**Aim of the exercise:** Reproduce each of the following rows word for word, without any changes.

Stored dataset items:
* START *

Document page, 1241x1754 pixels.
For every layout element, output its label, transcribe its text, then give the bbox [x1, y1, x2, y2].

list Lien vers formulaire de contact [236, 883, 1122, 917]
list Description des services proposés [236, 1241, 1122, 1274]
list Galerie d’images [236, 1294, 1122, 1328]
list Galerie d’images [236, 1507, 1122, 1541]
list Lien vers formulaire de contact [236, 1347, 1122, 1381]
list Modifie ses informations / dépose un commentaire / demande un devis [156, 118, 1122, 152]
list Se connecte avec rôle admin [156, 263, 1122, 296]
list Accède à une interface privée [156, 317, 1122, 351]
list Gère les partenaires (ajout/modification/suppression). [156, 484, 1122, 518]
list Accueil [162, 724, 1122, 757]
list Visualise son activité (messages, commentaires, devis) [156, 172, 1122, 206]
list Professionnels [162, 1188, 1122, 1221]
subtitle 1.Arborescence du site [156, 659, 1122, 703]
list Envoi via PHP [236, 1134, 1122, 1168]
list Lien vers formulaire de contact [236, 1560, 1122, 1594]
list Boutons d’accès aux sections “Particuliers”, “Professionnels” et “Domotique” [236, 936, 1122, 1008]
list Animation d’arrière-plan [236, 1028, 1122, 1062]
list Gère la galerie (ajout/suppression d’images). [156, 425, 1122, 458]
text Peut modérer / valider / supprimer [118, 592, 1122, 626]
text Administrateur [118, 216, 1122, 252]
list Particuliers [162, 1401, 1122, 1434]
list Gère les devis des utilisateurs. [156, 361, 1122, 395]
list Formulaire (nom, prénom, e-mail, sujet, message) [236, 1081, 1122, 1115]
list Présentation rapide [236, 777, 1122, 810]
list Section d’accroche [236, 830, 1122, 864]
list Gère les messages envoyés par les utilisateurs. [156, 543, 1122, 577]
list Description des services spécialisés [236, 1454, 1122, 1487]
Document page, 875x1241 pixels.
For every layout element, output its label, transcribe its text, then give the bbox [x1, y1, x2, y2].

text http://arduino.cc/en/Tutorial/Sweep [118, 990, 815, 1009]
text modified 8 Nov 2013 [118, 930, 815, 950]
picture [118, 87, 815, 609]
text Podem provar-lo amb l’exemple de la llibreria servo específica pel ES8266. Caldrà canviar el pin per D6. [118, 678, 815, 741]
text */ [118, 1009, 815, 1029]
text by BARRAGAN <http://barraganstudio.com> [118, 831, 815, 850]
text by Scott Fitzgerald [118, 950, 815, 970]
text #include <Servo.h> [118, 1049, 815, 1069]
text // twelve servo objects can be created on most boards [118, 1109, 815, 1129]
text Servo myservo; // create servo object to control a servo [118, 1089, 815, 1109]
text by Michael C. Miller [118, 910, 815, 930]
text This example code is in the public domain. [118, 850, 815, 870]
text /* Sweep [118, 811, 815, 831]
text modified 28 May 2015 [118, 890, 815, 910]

* END *

**Solution below:**
Document page, 1241x1754 pixels.
For every layout element, output its label, transcribe its text, then give the bbox [x1, y1, x2, y2].

list Lien vers formulaire de contact [236, 883, 1122, 917]
list Description des services proposés [236, 1241, 1122, 1274]
list Galerie d’images [236, 1294, 1122, 1328]
list Galerie d’images [236, 1507, 1122, 1541]
list Lien vers formulaire de contact [236, 1347, 1122, 1381]
list Modifie ses informations / dépose un commentaire / demande un devis [156, 118, 1122, 152]
list Se connecte avec rôle admin [156, 263, 1122, 296]
list Accède à une interface privée [156, 317, 1122, 351]
list Gère les partenaires (ajout/modification/suppression). [156, 484, 1122, 518]
list Accueil [162, 724, 1122, 757]
list Visualise son activité (messages, commentaires, devis) [156, 172, 1122, 206]
list Professionnels [162, 1188, 1122, 1221]
subtitle 1.Arborescence du site [156, 659, 1122, 703]
list Envoi via PHP [236, 1134, 1122, 1168]
list Lien vers formulaire de contact [236, 1560, 1122, 1594]
list Boutons d’accès aux sections “Particuliers”, “Professionnels” et “Domotique” [236, 936, 1122, 1008]
list Animation d’arrière-plan [236, 1028, 1122, 1062]
list Gère la galerie (ajout/suppression d’images). [156, 425, 1122, 458]
text Peut modérer / valider / supprimer [118, 592, 1122, 626]
text Administrateur [118, 216, 1122, 252]
list Particuliers [162, 1401, 1122, 1434]
list Gère les devis des utilisateurs. [156, 361, 1122, 395]
list Formulaire (nom, prénom, e-mail, sujet, message) [236, 1081, 1122, 1115]
list Présentation rapide [236, 777, 1122, 810]
list Section d’accroche [236, 830, 1122, 864]
list Gère les messages envoyés par les utilisateurs. [156, 543, 1122, 577]
list Description des services spécialisés [236, 1454, 1122, 1487]
Document page, 875x1241 pixels.
For every layout element, output its label, transcribe its text, then give the bbox [x1, y1, x2, y2].

text http://arduino.cc/en/Tutorial/Sweep [118, 990, 815, 1009]
text modified 8 Nov 2013 [118, 930, 815, 950]
picture [118, 87, 815, 609]
text Podem provar-lo amb l’exemple de la llibreria servo específica pel ES8266. Caldrà canviar el pin per D6. [118, 678, 815, 741]
text */ [118, 1009, 815, 1029]
text by BARRAGAN <http://barraganstudio.com> [118, 831, 815, 850]
text by Scott Fitzgerald [118, 950, 815, 970]
text #include <Servo.h> [118, 1049, 815, 1069]
text // twelve servo objects can be created on most boards [118, 1109, 815, 1129]
text Servo myservo; // create servo object to control a servo [118, 1089, 815, 1109]
text by Michael C. Miller [118, 910, 815, 930]
text This example code is in the public domain. [118, 850, 815, 870]
text /* Sweep [118, 811, 815, 831]
text modified 28 May 2015 [118, 890, 815, 910]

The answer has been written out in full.